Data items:
---+---

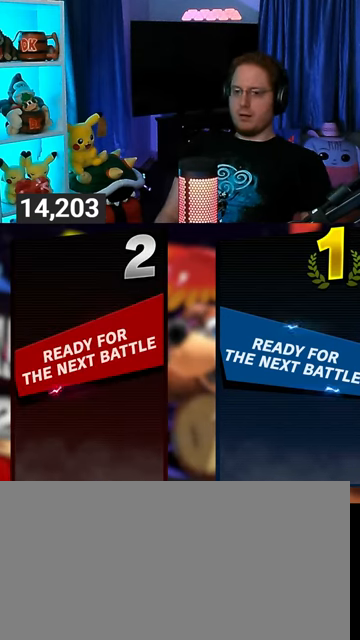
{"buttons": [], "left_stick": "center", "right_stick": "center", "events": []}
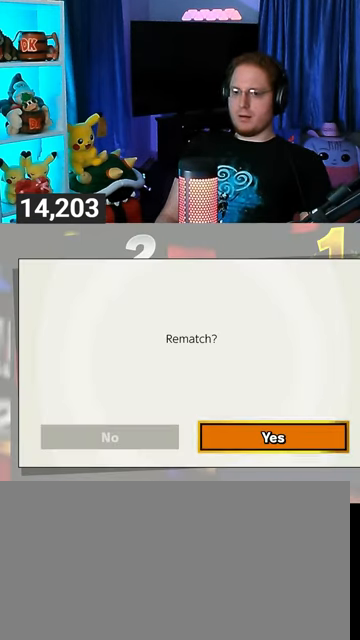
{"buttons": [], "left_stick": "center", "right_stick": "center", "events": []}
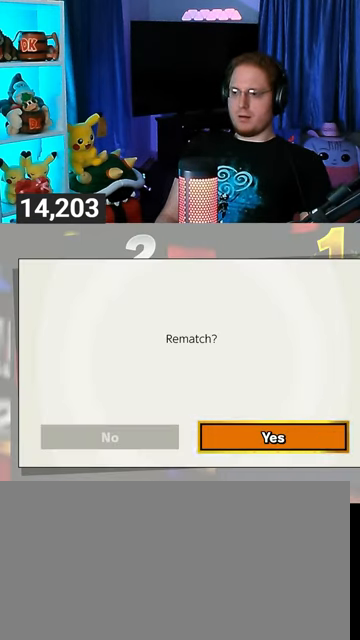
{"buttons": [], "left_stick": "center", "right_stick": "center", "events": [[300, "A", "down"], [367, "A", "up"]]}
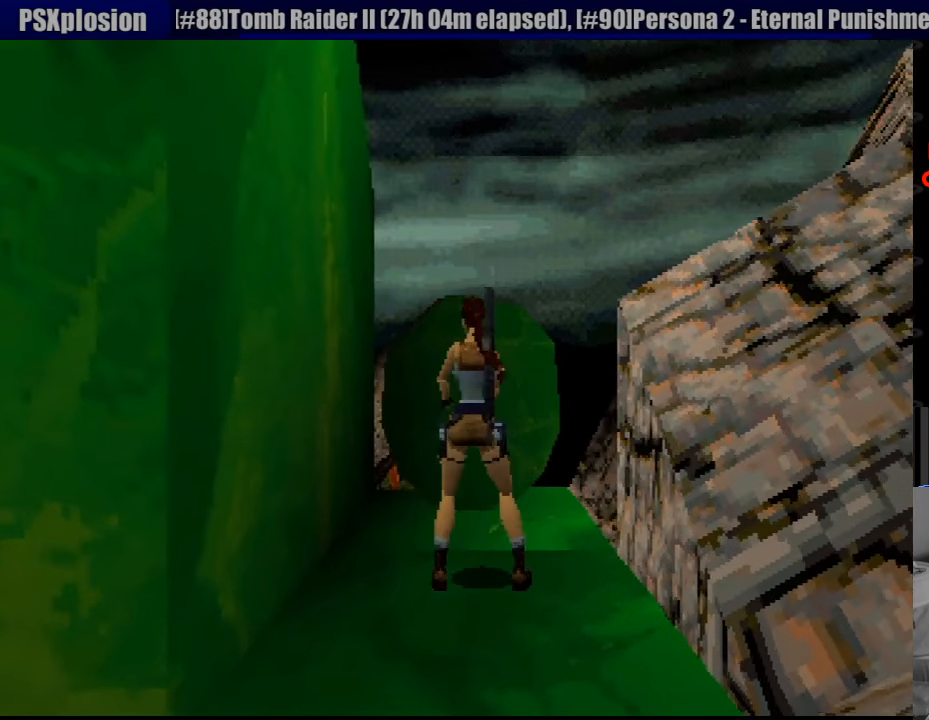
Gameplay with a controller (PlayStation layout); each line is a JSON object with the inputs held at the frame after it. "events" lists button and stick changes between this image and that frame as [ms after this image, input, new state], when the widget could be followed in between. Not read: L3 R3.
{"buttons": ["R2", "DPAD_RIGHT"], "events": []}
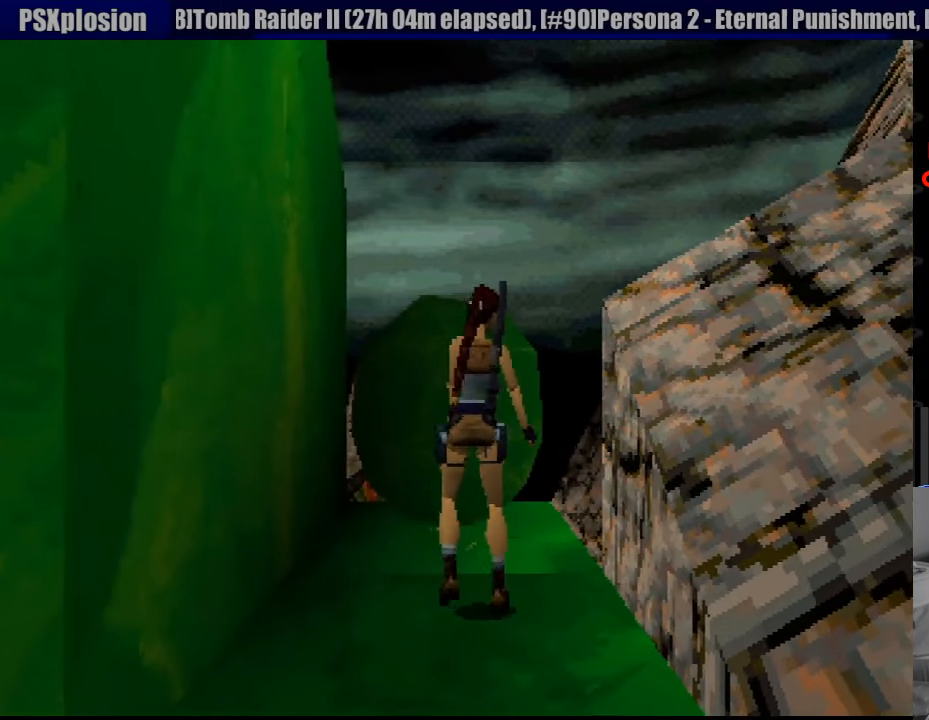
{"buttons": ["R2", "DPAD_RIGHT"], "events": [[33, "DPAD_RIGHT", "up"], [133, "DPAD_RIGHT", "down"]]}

---+---

» **Task requirements**: Take every entry above and transcribe it exactly, with no pictures in the copy.

» **Task answer**:
{"buttons": [], "left_stick": "center", "right_stick": "center", "events": []}
{"buttons": [], "left_stick": "center", "right_stick": "center", "events": []}
{"buttons": [], "left_stick": "center", "right_stick": "center", "events": [[300, "A", "down"], [367, "A", "up"]]}
Gameplay with a controller (PlayStation layout); each line is a JSON object with the inputs held at the frame after it. "events" lists button and stick changes between this image and that frame as [ms after this image, input, new state], when the widget could be followed in between. Not read: L3 R3.
{"buttons": ["R2", "DPAD_RIGHT"], "events": []}
{"buttons": ["R2", "DPAD_RIGHT"], "events": [[33, "DPAD_RIGHT", "up"], [133, "DPAD_RIGHT", "down"]]}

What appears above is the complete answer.